06/05/2019

A proteção jurídica da pessoa com Autismo

Em nossa Reunião de Pais, Familiares e Colaboradores de abril de 2019, estiveram presentes as advogadas integrantes da Comissão dos Direitos da Pessoa com Deficiência do Instituto Brasileiro de Direito da Família (IBDFAM/RS), Andressa Tonetto Fontana (andressatf.adv@gmail.com), Bruna Katz (contato@brunakatz.com.br) e Raquel Tedesco (contato@raqueltedesco.com.br).

A palestra gratuita na AMRIGS tratou sobre diferentes questões - educação, mobilidade, saúde, autonomia - relacionadas à proteção jurídica da infância à vida adulta da pessoa com Autismo. Bruna Katz e Raquel Tedesco também foram nossas palestrantes convidadas em dezembro de 2017.


Foto: Paula Moizes
Educação

Em vigência desde janeiro de 2016, o Estatuto da Pessoa com Deficiência (PcD) reafirma garantias de acesso à educação previstas desde a Constituição Federal de 1988.

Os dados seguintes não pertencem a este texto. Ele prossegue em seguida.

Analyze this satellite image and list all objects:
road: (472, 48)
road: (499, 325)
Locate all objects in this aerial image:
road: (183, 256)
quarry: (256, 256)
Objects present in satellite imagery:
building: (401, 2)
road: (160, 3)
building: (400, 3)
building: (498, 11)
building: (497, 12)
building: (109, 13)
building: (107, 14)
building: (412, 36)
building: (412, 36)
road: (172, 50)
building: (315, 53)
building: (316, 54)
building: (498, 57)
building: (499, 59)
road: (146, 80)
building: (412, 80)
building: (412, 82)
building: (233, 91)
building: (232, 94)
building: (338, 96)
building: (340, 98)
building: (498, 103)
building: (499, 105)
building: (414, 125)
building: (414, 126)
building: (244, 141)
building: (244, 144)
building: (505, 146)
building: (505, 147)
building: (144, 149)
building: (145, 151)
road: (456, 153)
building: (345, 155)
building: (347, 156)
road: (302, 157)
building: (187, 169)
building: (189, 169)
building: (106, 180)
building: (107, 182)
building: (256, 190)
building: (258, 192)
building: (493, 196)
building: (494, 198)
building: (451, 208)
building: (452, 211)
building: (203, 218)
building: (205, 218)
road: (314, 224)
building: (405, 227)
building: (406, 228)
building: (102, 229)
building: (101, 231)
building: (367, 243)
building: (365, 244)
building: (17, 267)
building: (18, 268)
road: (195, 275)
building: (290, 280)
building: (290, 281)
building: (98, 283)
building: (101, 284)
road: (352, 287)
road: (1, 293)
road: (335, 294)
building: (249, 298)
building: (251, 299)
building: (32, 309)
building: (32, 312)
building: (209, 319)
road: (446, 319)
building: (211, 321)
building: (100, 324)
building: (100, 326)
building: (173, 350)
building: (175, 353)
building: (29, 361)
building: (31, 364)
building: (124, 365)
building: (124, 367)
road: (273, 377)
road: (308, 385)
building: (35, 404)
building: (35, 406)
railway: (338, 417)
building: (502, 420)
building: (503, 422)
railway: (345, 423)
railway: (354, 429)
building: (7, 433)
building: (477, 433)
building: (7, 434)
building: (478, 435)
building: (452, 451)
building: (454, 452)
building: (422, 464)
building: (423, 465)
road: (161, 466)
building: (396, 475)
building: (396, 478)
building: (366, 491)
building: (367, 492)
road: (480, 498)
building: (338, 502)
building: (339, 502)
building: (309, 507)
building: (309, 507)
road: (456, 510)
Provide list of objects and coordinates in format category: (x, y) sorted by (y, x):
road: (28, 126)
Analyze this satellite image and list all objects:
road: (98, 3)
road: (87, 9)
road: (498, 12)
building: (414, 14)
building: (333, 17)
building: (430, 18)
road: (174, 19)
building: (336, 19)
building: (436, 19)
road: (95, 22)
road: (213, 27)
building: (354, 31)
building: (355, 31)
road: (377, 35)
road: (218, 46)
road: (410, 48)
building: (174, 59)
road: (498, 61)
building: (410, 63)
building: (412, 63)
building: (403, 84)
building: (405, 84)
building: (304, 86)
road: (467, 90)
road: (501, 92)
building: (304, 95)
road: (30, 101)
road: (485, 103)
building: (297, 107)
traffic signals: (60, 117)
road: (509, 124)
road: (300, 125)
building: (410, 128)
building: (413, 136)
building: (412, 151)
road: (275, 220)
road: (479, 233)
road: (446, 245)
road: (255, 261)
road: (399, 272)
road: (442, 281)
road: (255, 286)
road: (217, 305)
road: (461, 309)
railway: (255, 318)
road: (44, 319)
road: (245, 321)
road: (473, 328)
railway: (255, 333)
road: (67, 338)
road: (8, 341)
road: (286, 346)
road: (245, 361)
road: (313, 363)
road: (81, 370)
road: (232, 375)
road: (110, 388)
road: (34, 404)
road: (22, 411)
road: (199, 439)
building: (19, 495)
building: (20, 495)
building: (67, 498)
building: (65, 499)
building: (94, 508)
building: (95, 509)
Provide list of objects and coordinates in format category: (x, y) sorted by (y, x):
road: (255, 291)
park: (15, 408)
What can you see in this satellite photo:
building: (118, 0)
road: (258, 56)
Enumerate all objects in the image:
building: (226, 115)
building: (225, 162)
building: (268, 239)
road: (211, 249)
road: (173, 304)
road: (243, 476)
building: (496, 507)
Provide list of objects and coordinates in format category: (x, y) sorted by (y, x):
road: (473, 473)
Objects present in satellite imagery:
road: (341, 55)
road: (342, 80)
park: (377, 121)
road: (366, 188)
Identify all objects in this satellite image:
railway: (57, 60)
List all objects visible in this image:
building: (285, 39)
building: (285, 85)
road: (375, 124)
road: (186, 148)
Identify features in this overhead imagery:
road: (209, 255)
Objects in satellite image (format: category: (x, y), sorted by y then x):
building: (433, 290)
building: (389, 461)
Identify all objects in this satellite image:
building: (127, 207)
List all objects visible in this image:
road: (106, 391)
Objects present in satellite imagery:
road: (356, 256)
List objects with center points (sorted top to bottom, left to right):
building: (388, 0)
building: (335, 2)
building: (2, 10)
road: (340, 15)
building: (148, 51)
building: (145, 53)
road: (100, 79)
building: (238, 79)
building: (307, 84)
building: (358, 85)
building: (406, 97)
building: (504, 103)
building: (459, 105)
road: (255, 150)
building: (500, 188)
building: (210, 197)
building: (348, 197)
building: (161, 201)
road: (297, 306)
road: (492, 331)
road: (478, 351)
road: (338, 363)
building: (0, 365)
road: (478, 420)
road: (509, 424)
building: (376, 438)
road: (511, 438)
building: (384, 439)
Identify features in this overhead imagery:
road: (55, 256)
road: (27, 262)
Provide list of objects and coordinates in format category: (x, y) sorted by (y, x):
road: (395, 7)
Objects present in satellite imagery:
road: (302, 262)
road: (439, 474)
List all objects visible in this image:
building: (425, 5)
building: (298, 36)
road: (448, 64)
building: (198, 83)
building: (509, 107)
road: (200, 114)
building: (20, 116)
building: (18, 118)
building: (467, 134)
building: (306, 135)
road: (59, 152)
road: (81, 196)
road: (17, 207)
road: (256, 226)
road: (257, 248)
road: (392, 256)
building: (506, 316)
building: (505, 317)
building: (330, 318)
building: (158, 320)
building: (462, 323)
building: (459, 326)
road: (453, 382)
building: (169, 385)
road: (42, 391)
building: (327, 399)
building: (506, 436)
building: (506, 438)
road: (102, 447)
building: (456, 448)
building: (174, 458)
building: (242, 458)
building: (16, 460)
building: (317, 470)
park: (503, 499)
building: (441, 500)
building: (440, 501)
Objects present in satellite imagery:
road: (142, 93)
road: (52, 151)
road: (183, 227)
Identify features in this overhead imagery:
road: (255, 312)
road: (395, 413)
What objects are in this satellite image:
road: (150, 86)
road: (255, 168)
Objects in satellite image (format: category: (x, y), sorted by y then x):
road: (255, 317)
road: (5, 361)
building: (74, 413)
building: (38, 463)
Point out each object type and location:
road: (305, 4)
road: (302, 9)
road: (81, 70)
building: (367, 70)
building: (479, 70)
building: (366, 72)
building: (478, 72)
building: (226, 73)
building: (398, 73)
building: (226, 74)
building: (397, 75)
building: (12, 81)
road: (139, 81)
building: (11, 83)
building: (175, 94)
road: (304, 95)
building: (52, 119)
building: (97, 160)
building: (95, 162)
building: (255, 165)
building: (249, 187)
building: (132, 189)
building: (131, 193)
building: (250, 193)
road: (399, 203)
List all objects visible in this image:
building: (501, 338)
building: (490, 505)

Também conhecido por Lei Brasileira de Inclusão (Lei nº 13.146/2015), o Estatuto assegura a matrícula da pessoa com Autismo em qualquer escola pública ou privada. Além disso, a LBI também garante a presença de um monitor em sala de aula, sem nenhum custo, que auxilie nas questões de interação e integração do aluno com Autismo com os demais colegas de turma.

Tedesco lembra que, segundo LBI, é crime punível com multa e reclusão de dois a cinco anos recusar ou dificultar a matrícula de um aluno em razão do Autismo, e isso vale para qualquer instituição de ensino, seja ela pública ou privada. A Lei Berenice Piana (Lei nº 12.764/2012), que institui a Política de Proteção dos Direitos da Pessoa com Transtorno do Espectro do Autismo (TEA), ainda acrescenta que o gestor escolar que recusar a matrícula será punido de multa e, em caso de reincidência, haverá perda do cargo.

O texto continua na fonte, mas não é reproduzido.